##### Material provided
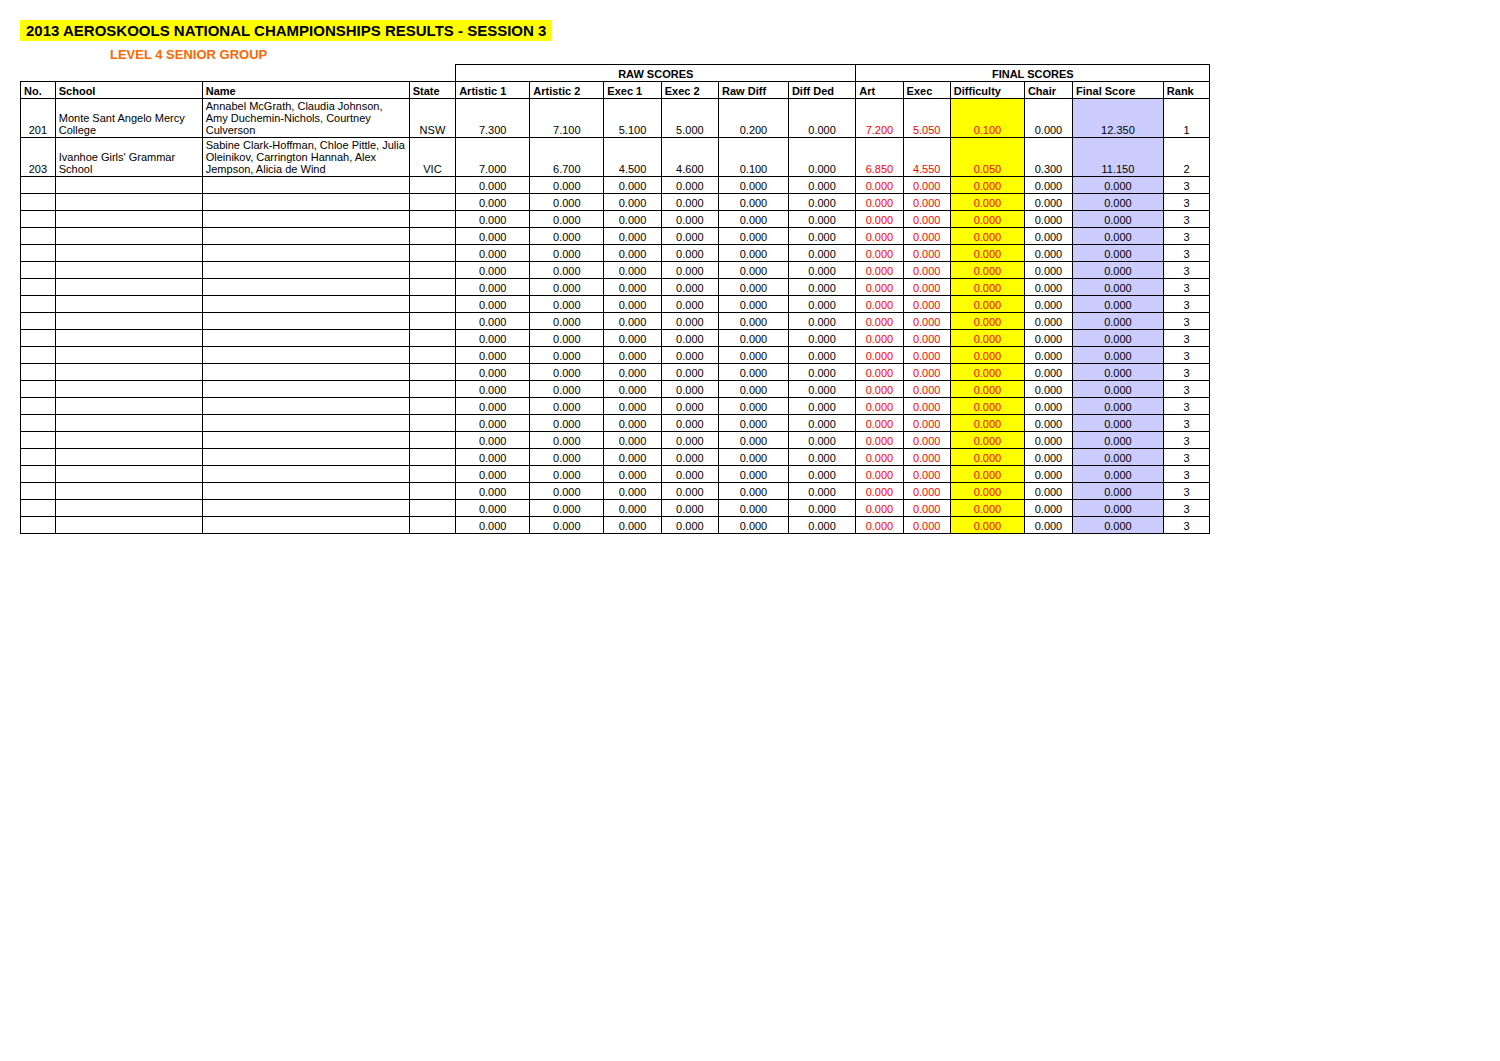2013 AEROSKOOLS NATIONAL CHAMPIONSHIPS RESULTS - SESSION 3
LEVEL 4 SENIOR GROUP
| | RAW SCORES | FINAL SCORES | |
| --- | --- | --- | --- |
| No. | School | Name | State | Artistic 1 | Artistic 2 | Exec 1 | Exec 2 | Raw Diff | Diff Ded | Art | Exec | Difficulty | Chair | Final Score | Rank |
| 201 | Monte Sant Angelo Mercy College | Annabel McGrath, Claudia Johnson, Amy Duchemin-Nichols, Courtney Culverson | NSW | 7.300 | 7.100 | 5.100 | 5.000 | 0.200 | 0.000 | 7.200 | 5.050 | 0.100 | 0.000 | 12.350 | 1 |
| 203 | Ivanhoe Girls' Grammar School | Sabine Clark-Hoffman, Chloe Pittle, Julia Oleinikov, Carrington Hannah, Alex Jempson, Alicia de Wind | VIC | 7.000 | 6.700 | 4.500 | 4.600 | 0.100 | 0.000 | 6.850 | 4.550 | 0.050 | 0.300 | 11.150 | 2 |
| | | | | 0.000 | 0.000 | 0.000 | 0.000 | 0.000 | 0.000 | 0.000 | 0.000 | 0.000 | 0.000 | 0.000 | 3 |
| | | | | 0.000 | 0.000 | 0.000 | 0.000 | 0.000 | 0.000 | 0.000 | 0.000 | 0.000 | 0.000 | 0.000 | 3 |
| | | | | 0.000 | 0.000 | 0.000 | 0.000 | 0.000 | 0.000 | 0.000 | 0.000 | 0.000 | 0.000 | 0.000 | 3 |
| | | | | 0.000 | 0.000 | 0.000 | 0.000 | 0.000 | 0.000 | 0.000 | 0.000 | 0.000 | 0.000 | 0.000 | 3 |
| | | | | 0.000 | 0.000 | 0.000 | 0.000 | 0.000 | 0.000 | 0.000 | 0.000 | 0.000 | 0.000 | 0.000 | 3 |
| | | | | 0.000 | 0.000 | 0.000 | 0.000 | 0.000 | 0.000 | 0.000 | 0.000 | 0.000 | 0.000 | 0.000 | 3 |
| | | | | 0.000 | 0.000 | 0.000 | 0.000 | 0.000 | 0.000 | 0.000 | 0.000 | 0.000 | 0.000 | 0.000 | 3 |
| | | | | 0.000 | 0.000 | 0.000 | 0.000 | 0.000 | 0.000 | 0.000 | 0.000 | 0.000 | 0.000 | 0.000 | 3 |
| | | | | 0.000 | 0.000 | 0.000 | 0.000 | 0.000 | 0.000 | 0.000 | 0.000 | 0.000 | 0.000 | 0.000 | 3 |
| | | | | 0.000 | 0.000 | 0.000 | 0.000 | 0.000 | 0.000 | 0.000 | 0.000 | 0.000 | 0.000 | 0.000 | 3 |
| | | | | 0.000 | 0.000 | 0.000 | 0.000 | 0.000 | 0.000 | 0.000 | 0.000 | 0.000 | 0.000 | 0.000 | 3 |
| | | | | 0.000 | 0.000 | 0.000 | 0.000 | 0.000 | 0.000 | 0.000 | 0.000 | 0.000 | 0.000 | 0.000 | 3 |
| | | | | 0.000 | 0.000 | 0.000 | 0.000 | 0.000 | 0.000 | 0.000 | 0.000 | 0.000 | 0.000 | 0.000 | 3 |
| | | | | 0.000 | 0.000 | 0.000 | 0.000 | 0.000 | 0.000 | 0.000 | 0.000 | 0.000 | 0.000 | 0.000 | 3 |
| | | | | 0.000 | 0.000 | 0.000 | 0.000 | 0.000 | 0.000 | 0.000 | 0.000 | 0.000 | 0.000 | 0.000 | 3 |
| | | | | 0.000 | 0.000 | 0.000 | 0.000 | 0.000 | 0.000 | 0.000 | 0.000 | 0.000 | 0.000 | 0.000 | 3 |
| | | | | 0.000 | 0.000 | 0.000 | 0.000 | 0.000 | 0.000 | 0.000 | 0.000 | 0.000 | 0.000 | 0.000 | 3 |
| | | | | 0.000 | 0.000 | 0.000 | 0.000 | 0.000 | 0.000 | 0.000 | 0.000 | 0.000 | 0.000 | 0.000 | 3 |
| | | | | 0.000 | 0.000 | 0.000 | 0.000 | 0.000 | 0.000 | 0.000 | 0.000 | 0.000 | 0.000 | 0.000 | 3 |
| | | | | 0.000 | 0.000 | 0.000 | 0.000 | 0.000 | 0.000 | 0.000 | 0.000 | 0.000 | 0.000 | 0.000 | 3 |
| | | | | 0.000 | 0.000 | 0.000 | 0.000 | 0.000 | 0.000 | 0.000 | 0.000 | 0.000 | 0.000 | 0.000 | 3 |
##########
• **Work task**: Give only the number of lines in the data that include the string "School".

• **Your solution**: 2